Extracted text.
========================
Millimeter-wave radar is one of the main sensors for vehicle and pedestrian detection in the field of intelligent transportation. Compared with other sensors such as optical cameras and lidars, millimeter-wave radars are more robustly resistant to environmental changes such as different weather and lighting conditions. However, due to the complex scattering effects of clutter, distributed target, and multipath propagation with limited target resolution [1,2,3], it is difficult for millimeter-wave radar data to describe the semantic features of the scene, including the shape of the target, the relationship between targets, etc. The key target-detection problem of millimeter-wave radar is optimizing both false alarm and missed detection [4].

The existing radar data processing flow is mainly as follows. First, the radar raw data are subjected to range and azimuth (RA) Fast Fourier Transform (FFT), and then a Constant False Alarm Rate Detection (CFAR) is performed in the range–azimuth domain data to obtain target point cloud, velocity, and RCS information [5], as shown in Figure 1. Unfortunately, the target-scattering response in nature scenes is more complex than the simplified clutter background model used in CFAR. The local signature of target-scattering response is destroyed after CFAR, which leads to less priori information such as target size and radar measurement accuracy being used to optimize both false alarm and missed detection. Sparser point cloud makes it worse [6].
========================
Your tasks.
1: List every abbreviation that the passage on millimeter-wave radar introduces in parentheses, along with the full term each one stands for.
2: Write out the passage on millimeter-wave radar word for word, starting at "Millimeter-wave radar is one" and going up to and including "missed detection [4].".
========================
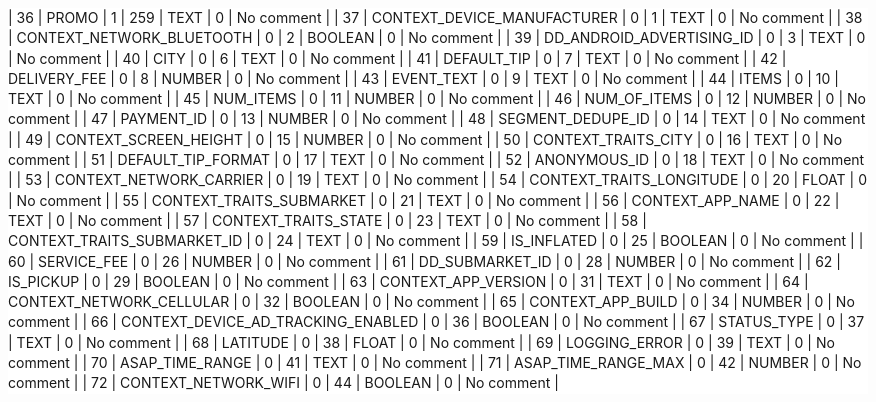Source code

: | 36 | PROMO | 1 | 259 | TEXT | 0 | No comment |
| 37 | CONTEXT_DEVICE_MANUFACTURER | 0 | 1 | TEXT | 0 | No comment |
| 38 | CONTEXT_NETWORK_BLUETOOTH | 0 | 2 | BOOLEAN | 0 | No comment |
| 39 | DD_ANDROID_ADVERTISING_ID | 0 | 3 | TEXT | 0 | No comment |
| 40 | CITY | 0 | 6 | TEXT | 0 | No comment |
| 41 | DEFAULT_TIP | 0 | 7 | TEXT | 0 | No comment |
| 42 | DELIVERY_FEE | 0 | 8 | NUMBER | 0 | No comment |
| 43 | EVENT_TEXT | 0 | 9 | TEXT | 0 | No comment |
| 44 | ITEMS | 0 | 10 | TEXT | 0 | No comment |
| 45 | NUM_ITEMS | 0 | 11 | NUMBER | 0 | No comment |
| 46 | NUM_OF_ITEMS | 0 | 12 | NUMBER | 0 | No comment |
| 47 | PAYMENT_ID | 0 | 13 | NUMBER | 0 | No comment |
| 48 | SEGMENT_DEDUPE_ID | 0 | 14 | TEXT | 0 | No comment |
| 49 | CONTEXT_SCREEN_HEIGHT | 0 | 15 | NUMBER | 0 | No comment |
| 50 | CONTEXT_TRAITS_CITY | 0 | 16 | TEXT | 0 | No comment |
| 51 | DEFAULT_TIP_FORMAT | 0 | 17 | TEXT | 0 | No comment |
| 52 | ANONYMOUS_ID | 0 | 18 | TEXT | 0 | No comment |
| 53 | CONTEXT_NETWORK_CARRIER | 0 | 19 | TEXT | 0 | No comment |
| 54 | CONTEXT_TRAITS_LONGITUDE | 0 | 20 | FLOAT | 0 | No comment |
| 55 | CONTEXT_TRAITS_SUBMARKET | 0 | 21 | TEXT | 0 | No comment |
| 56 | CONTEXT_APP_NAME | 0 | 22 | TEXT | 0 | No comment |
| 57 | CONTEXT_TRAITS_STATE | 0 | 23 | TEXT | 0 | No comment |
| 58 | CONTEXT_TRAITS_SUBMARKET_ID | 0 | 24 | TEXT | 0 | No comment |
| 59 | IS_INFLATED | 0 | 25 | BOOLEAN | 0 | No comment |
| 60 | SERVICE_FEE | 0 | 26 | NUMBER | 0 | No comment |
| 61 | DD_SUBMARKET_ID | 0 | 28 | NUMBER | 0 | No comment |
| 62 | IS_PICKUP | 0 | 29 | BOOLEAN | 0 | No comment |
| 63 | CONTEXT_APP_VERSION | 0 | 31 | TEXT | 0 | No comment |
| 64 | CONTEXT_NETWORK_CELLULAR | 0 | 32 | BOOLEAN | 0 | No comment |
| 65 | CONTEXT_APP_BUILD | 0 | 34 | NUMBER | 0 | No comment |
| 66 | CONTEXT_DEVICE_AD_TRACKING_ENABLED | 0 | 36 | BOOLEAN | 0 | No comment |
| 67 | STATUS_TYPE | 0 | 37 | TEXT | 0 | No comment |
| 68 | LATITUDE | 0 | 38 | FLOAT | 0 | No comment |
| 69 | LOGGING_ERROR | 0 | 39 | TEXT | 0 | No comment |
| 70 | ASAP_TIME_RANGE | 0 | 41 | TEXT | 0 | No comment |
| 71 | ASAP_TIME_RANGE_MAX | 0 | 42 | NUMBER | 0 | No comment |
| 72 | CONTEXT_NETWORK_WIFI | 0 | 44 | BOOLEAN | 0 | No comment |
========================
Solved tasks.
1:
RA: range and azimuth
FFT: Fast Fourier Transform
CFAR: Constant False Alarm Rate Detection

2:
Millimeter-wave radar is one of the main sensors for vehicle and pedestrian detection in the field of intelligent transportation. Compared with other sensors such as optical cameras and lidars, millimeter-wave radars are more robustly resistant to environmental changes such as different weather and lighting conditions. However, due to the complex scattering effects of clutter, distributed target, and multipath propagation with limited target resolution [1,2,3], it is difficult for millimeter-wave radar data to describe the semantic features of the scene, including the shape of the target, the relationship between targets, etc. The key target-detection problem of millimeter-wave radar is optimizing both false alarm and missed detection [4].